Further complicating matters is the fact that insured regions are often remote and expansive. “This often contributes to the existence of asymmetric information which in turn can lead to adverse selection and moral hazard. Understanding what may cause asymmetric information is key to the success of any agricultural insurance programme.

“Spread of location also brings additional operational costs, relative to other lines of business, in terms of marketing, risk surveys and loss adjustment. Loss assessment procedures can be complex and expensive, and often crop-specific. Delivering and servicing agricultural insurance in rural areas, particularly to scattered small and marginal farmers, can be very expensive and significantly impact the commercial premium.”

"Delivering and servicing agricultural insurance in rural areas, particularly to scattered small and marginal farmers, can be very expensive and significantly impact the commercial premium."

Monaghan agreed that “the biggest challenge is understanding risk. This is true in both established and new markets, but for different reasons. In established markets such as the US there is plenty of historical data. However, the programme and products have changed significantly over time. The addition of revenue products, which include coverage for the impact of market price changes, has changed the risk profile of the US programme. This means that historical performance is not necessarily a useful indicator of future risk”. For immature markets, there are all the challenges associated with new markets and partners.

Underwriters also need to understand risks linked to particular crops or livestock. “Crops insured vary by country and region,” said Monaghan. “Corn (maize) is king in the US. Soybeans are the dominant crop in Brazil. Wheat is grown just about everywhere and many countries also grow cotton. And livestock represents a significant percentage of the insurance premium in China.”

Due to the nuances of the market, reinsurers take an individualised approach to what is a specialist area. Liberty Syndicates, for example, underwrites hail and multi-peril crop reinsurance either in stop loss or on a quota share basis and is also developing index-based solutions employing weather, yield or normalised difference vegetation index (NDVI) parameters.

“The fact that we underwrite worldwide allows us a level of geographical diversification: when we cover a lack of precipitation in US, we also cover excess of precipitation in India,” said Garaix.

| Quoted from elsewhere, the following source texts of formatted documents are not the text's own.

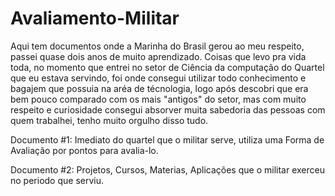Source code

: # Avaliamento-Militar


  Aqui tem documentos onde a Marinha do Brasil gerou ao meu respeito, passei quase dois anos de muito aprendizado. Coisas que levo pra vida toda,
no momento que entrei no setor de Ciência da computação do Quartel que eu estava servindo, foi onde consegui utilizar todo conhecimento e bagajem que possuia na aréa
de técnologia, logo após descobri que era bem pouco comparado com os mais "antigos" do setor, mas com muito respeito e curiosidade consegui absorver muita sabedoria das
pessoas com quem trabalhei, tenho muito orgulho disso tudo.

Documento #1:  Imediato do quartel que o militar serve, utiliza uma Forma de Avaliação por pontos para avalia-lo.

Documento #2:  Projetos, Cursos, Materias, Aplicações que o militar exerceu no periodo que serviu. 
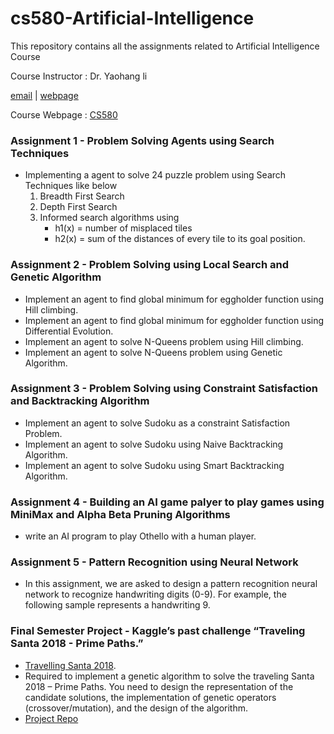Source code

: # cs580-Artificial-Intelligence
This repository contains all the assignments related to Artificial Intelligence Course

Course Instructor : Dr. Yaohang li 

[email](yaohang@cs.odu.edu) | [webpage](https://www.cs.odu.edu/~yaohang/)

Course Webpage : [CS580](https://www.cs.odu.edu/~yaohang/cs480/)

### Assignment 1 - Problem Solving Agents using Search Techniques

- Implementing a agent to solve 24 puzzle problem using Search Techniques like below
  1. Breadth First Search
  2. Depth First Search
  3. Informed search algorithms using
      - h1(x) = number of misplaced tiles
      - h2(x) = sum of the distances of every tile to its goal position.

### Assignment 2 - Problem Solving using Local Search and Genetic Algorithm

- Implement an agent to find global minimum for eggholder function using Hill climbing.
- Implement an agent to find global minimum for eggholder function using Differential Evolution.
- Implement an agent to solve N-Queens problem using Hill climbing.
- Implement an agent to solve N-Queens problem using Genetic Algorithm.

### Assignment 3 - Problem Solving using Constraint Satisfaction and Backtracking Algorithm

- Implement an agent to solve Sudoku as a constraint Satisfaction Problem.
- Implement an agent to solve Sudoku using Naive Backtracking Algorithm.
- Implement an agent to solve Sudoku using Smart Backtracking Algorithm.

### Assignment 4 - Building an AI game palyer to play games using MiniMax and Alpha Beta Pruning Algorithms

- write an AI program to play Othello with a human player.

### Assignment 5 - Pattern Recognition using Neural Network

- In this assignment, we are asked to design a pattern recognition neural network to recognize handwriting digits (0-9). For example, the following sample represents a handwriting 9.

### Final Semester Project - Kaggle’s past challenge “Traveling Santa 2018 - Prime Paths.”

- [Travelling Santa 2018](https://www.kaggle.com/c/traveling-santa-2018-prime-paths/).
- Required to implement a genetic algorithm to solve the traveling Santa 2018 – Prime Paths. You need to design the representation of the candidate solutions, the implementation of genetic operators (crossover/mutation), and the design of the algorithm.
- [Project Repo](https://github.com/Heramb001/Artificial-Intelligence-Travelling-Santa-Prime-Paths)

XL Re, for its part, writes aggregate stop loss protection for US multiperil crop insurance as well as US crop hail, Canadian crop and a small amount of Chinese crop business out of its Singapore platform. Aspen Re provides risk transfer solutions for agricultural activities including crops, forestry, aquaculture, greenhouses and livestock. Its range of crop reinsurance solutions is broad, extending from traditional indemnitybased products to index-based reinsurance solutions.

A bumper future crop

Looking ahead, the market is poised for further growth—although the industry is well aware that the likelihood of significant losses will increases as take-up deepens. Risk management is improving, but due to changing weather and climatic conditions, it is an area that will remain challenging. As modelling develops, this may provide some solutions, but economic realities will inevitably need to align. Meanwhile the market will be held back by a lack of expertise— although as the market develops, so too will the expertise base.

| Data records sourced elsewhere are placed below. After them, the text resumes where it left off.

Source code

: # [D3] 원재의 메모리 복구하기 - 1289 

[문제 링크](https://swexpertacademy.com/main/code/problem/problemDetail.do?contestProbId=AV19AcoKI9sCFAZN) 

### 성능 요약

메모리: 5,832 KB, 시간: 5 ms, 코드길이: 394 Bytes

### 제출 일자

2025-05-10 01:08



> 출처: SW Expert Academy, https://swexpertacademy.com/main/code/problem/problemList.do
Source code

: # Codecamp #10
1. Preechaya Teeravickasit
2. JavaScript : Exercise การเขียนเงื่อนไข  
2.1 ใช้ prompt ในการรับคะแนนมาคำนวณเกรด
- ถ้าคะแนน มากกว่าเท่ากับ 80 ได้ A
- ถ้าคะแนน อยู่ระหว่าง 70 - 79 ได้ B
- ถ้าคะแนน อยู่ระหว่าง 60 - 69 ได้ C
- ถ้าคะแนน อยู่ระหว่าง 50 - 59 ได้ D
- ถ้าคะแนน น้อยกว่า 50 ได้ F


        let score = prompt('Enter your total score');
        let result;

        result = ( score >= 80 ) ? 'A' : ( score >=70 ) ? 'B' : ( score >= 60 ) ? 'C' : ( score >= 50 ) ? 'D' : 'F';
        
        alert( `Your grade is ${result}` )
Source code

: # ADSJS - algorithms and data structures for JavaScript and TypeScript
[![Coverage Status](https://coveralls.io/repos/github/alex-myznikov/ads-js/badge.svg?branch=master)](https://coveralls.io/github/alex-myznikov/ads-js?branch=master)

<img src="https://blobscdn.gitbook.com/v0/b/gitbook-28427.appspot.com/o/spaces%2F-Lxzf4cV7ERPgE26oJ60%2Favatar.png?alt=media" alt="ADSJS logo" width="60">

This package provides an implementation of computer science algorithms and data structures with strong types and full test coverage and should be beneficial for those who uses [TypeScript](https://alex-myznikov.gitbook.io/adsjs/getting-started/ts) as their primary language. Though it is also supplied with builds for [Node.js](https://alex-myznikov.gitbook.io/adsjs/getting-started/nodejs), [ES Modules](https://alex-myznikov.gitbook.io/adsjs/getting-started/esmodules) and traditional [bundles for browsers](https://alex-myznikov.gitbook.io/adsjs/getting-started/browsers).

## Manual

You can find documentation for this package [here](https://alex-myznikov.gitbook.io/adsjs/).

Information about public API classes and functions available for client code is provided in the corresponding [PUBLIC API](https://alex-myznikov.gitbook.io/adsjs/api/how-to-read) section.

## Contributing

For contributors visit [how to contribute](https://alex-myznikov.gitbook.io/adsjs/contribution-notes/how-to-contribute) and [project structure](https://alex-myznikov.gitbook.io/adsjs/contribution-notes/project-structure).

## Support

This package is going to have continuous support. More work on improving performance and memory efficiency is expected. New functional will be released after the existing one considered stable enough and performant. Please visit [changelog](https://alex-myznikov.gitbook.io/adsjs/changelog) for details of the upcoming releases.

Iturrioz concluded that agricultural risks remain what some term ‘in-between risks’, because they are neither fully independent in order that they can be managed under an optimal insurance portfolio, nor fully systemic or correlated, which would make them uninsurable.

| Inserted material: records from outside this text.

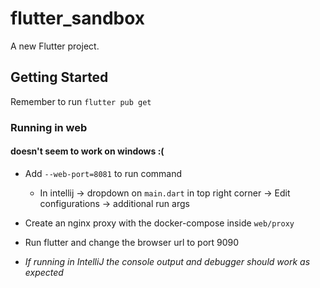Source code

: # flutter_sandbox

A new Flutter project.

## Getting Started
Remember to run  `flutter pub get`

### Running in web
#### doesn't seem to work on windows :(
* Add `--web-port=8081` to run command
    * In intellij -> dropdown on `main.dart` in top right corner -> Edit  configurations -> additional run args
* Create an nginx proxy with the docker-compose inside `web/proxy`

* Run flutter and change the browser url to port 9090
* _If running in IntelliJ the console output and debugger should work as expected_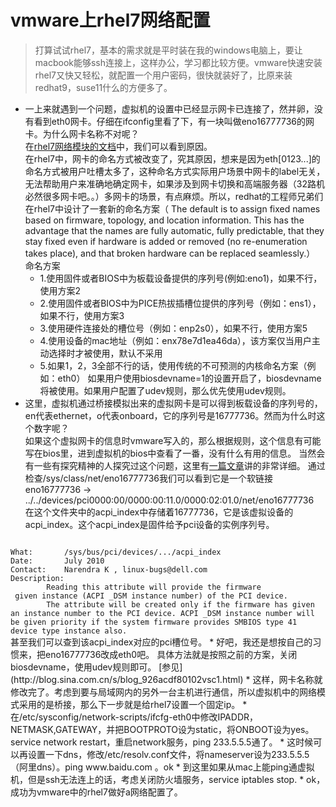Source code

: # vmware上rhel7网络配置
> 打算试试rhel7，基本的需求就是平时装在我的windows电脑上，要让macbook能够ssh连接上，这样办公，学习都比较方便。vmware快速安装rhel7又快又轻松，就配置一个用户密码，很快就装好了，比原来装redhat9，suse11什么的方便多了。  

* 一上来就遇到一个问题，虚拟机的设置中已经显示网卡已连接了，然并卵，没有看到eth0网卡。仔细在ifconfig里看了下，有一块叫做eno16777736的网卡。为什么网卡名称不对呢？  
在[rhel7网络模块的文档](https://access.redhat.com/documentation/en-US/Red_Hat_Enterprise_Linux/7/html/Networking_Guide/ch-Consistent_Network_Device_Naming.html)中，我们可以看到原因。  
在rhel7中，网卡的命名方式被改变了，究其原因，想来是因为eth[0123...]的命名方式被用户吐槽太多了，这种命名方式实际用户场景中网卡的label无关，无法帮助用户来准确地确定网卡，如果涉及到网卡切换和高端服务器（32路机必然很多网卡吧。。）多网卡的场景，有点麻烦。所以，redhat的工程师兄弟们在rhel7中设计了一套新的命名方案（ The default is to assign fixed names based on firmware, topology, and location information. This has the advantage that the names are fully automatic, fully predictable, that they stay fixed even if hardware is added or removed (no re-enumeration takes place), and that broken hardware can be replaced seamlessly.）  
命名方案
    * 1.使用固件或者BIOS中为板载设备提供的序列号(例如:eno1)，如果不行，使用方案2
    * 2.使用固件或者BIOS中为PICE热拔插槽位提供的序列号（例如：ens1），如果不行，使用方案3
    * 3.使用硬件连接处的槽位号（例如：enp2s0），如果不行，使用方案5
    * 4.使用设备的mac地址（例如：enx78e7d1ea46da），该方案仅当用户主动选择时才被使用，默认不采用
    * 5.如果1，2，3全部不行的话，使用传统的不可预测的内核命名方案（例如：eth0）
    如果用户使用biosdevname=1的设置开启了，biosdevname将被使用。如果用户配置了udev规则，那么优先使用udev规则。  
* 这里，虚拟机通过桥接模拟出来的虚拟网卡是可以得到板载设备的序列号的，en代表ethernet，o代表onboard，它的序列号是16777736。然而为什么时这个数字呢？  
如果这个虚拟网卡的信息时vmware写入的，那么根据规则，这个信息有可能写在bios里，进到虚拟机的bios中查看了一番，没有什么有用的信息。
当然会有一些有探究精神的人探究过这个问题，这里有[一篇文章](http://serverfix.net/why-is-my-eth0-called-eno16777736/)讲的非常详细。
通过检查/sys/class/net/eno16777736我们可以看到它是一个软链接  
eno16777736 -> ../../devices/pci0000:00/0000:00:11.0/0000:02:01.0/net/eno16777736  
在这个文件夹中的acpi_index中存储着16777736，它是该虚拟设备的acpi_index。这个acpi_index是固件给予pci设备的实例序列号。  
<code>
What:       /sys/bus/pci/devices/.../acpi_index  
Date:       July 2010  
Contact:    Narendra K <narendra_k@dell.com>, linux-bugs@dell.com  
Description:  
        Reading this attribute will provide the firmware
 given instance (ACPI _DSM instance number) of the PCI device.  
        The attribute will be created only if the firmware has given an instance number to the PCI device. ACPI _DSM instance number will be given priority if the system firmware provides SMBIOS type 41 device type instance also.
</code>  
甚至我们可以查到该acpi_index对应的pci槽位号。
* 好吧，我还是想按自己的习惯来，把eno16777736改成eth0吧。
  具体方法就是按照之前的方案，关闭biosdevname，使用udev规则即可。
  [参见](http://blog.sina.com.cn/s/blog_926acdf80102vsc1.html)
* 这样，网卡名称就修改完了。考虑到要与局域网内的另外一台主机进行通信，所以虚拟机中的网络模式采用的是桥接，那么下一步就是给rhel7设置一个固定ip。
* 在/etc/sysconfig/network-scripts/ifcfg-eth0中修改IPADDR，NETMASK,GATEWAY，并把BOOTPROTO设为static，将ONBOOT设为yes。service network restart，重启network服务，ping 233.5.5.5通了。
* 这时候可以再设置一下dns，修改/etc/resolv.conf文件，将nameserver设为233.5.5.5（阿里dns）。ping www.baidu.com 。ok
* 到这里如果从mac上能ping通虚拟机，但是ssh无法连上的话，考虑关闭防火墙服务，service iptables stop. 
* ok，成功为vmware中的rhel7做好a网络配置了。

“As a consequence, portfolios of geographically dispersed agriculture insurance contracts can be considered to be more risky than an equally valued portfolio of health and automobile insurance contracts. Risk assessment—linked to ongoing product development—is a precondition for the development of sustainable agricultural insurance, but portfolio risk management is equally important. Expertise in both fields is required from agricultural insurance underwriters.”